Sera mejor la vida que vendra
a conquistar nuestra felicidad
y en un clamor mil voces de combate
se alzaran, diran,
cancion de libertad,
con decision la patria vencera.
Y ahora el pueblo que se alza en la lucha
con voz de gigante gritando: Adelante!
El pueblo unido jamas sera vencido,
el pueblo unido jamas sera vencido!

Finita la canzone, finita l’allegria, finite le emozioni il pubblico si è disperso. Ma la Bachelet è stata guidata dentro il mercato a salutare un piccolo stand di prodotti cileni, poi è stata fatta sedere ad un tavolino per un rinfresco. Che le sarà andato di traverso, perché è stata assediata da tutti i fotografi, giornalisti, diplomatici, perditempo e lavoratori che erano al mercato. Ognuno parlava, ognuno faceva domande, ognuno scattava foto. Io mi sono messo da un lato a ripensare ancora come el pueblo che grida con voce di gigante Adelante, perda facilmente la strada. Anche i giganti perdono la strada, succede più di quanto si creda. Anche i giganti debbono essere presi e accompagnati per mano, altrimenti inciampano e vanno per terra.Non bisogna essere arroganti quando si è giganti!

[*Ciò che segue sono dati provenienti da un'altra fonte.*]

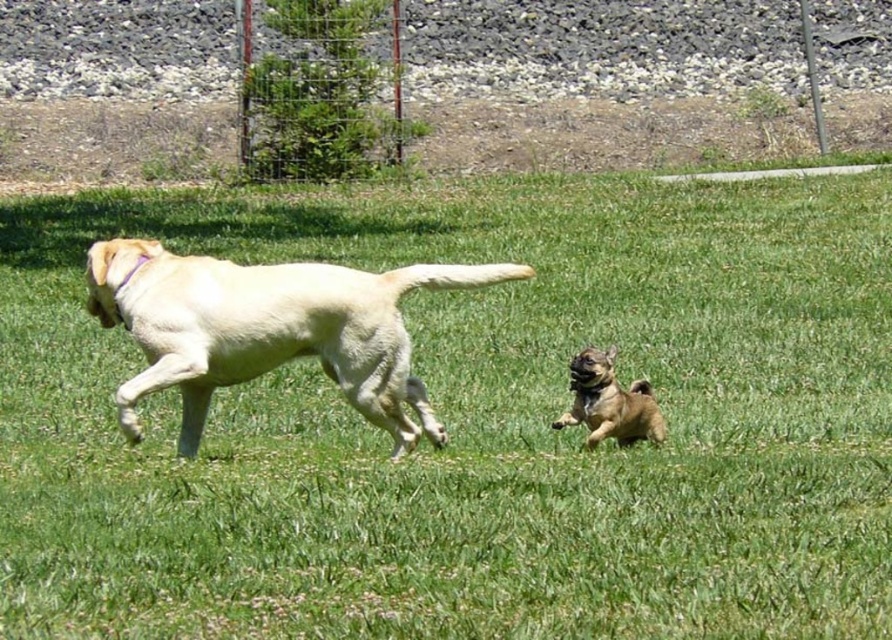
Based on the scene description, which object is taller between the green grass at center and the light yellow fur at center?

The green grass at center is taller than the light yellow fur at center.

You are a photographer trying to capture a photo of the two dogs playing. You notice the green grass at center and the light yellow fur at center in your viewfinder. Which object should you focus on first if you want to ensure both dogs are in sharp focus?

The green grass at center is above the light yellow fur at center. To ensure both dogs are in sharp focus, you should focus on the green grass at center first since it is closer to the camera and adjusting focus from there will help capture both elements clearly.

Poi la Bachelet è andata via, Marino ha inforcato la sua bici elettrica e si è lanciato verso il Comune, io sono andato a prendere un caffè. Ci sono donne che hanno sul volto un mare di emozioni e ci sono corpi femminili che catturano il futuro. Io questo ho visto nella ragazza che mi faceva lo scontrino. Poi sono andato via, salutando il Cile, gli Inti Illimani, el pueblo e le note delle canzoni ancora vive nel’aria. Sono ritornato alla realtà di tutti i giorni.

La vita non torna indietro, va sempre avanti! In questo cammino, a volte penoso, a volte entusiasmante, ci sono momenti che non si cancellano mai! Restano impressi per sempre! E fanno parte della nostra storia.